### Your instructions
Please count how many lines in the material below contain the word "TOTEBAG". Reply with the number alone.
==== Data shown ====
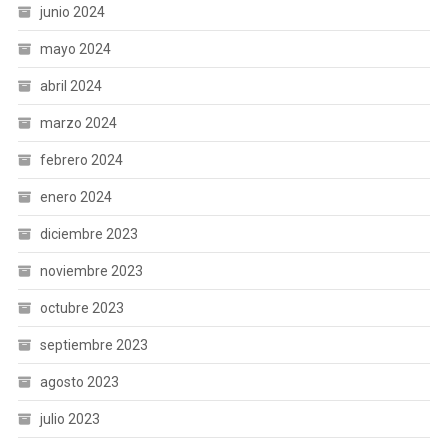
junio 2024
mayo 2024
abril 2024
marzo 2024
febrero 2024
enero 2024
diciembre 2023
noviembre 2023
octubre 2023
septiembre 2023
agosto 2023
julio 2023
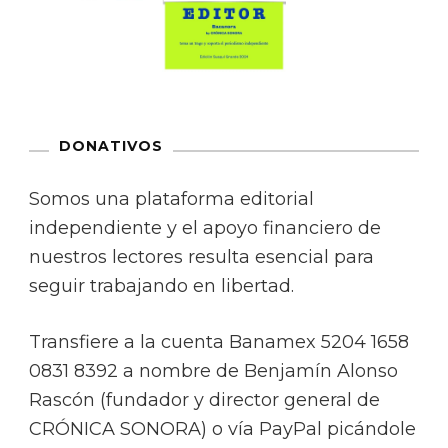
DONATIVOS
Somos una plataforma editorial
independiente y el apoyo financiero de
nuestros lectores resulta esencial para
seguir trabajando en libertad.
Transfiere a la cuenta Banamex 5204 1658
0831 8392 a nombre de Benjamín Alonso
Rascón (fundador y director general de
CRÓNICA SONORA) o vía PayPal picándole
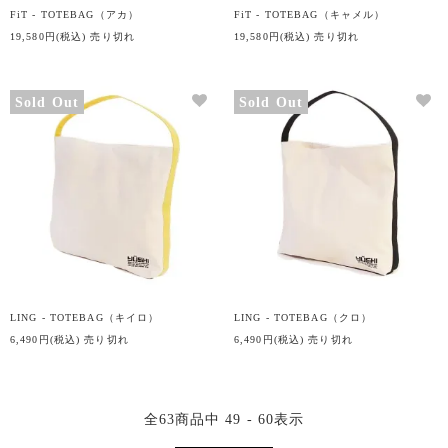
FiT - TOTEBAG（アカ）
FiT - TOTEBAG（キャメル）
19,580円(税込)
売り切れ
19,580円(税込)
売り切れ
Sold Out
Sold Out
LING - TOTEBAG（キイロ）
LING - TOTEBAG（クロ）
6,490円(税込)
売り切れ
6,490円(税込)
売り切れ
全
63
商品中
49 - 60
表示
====
### Response
4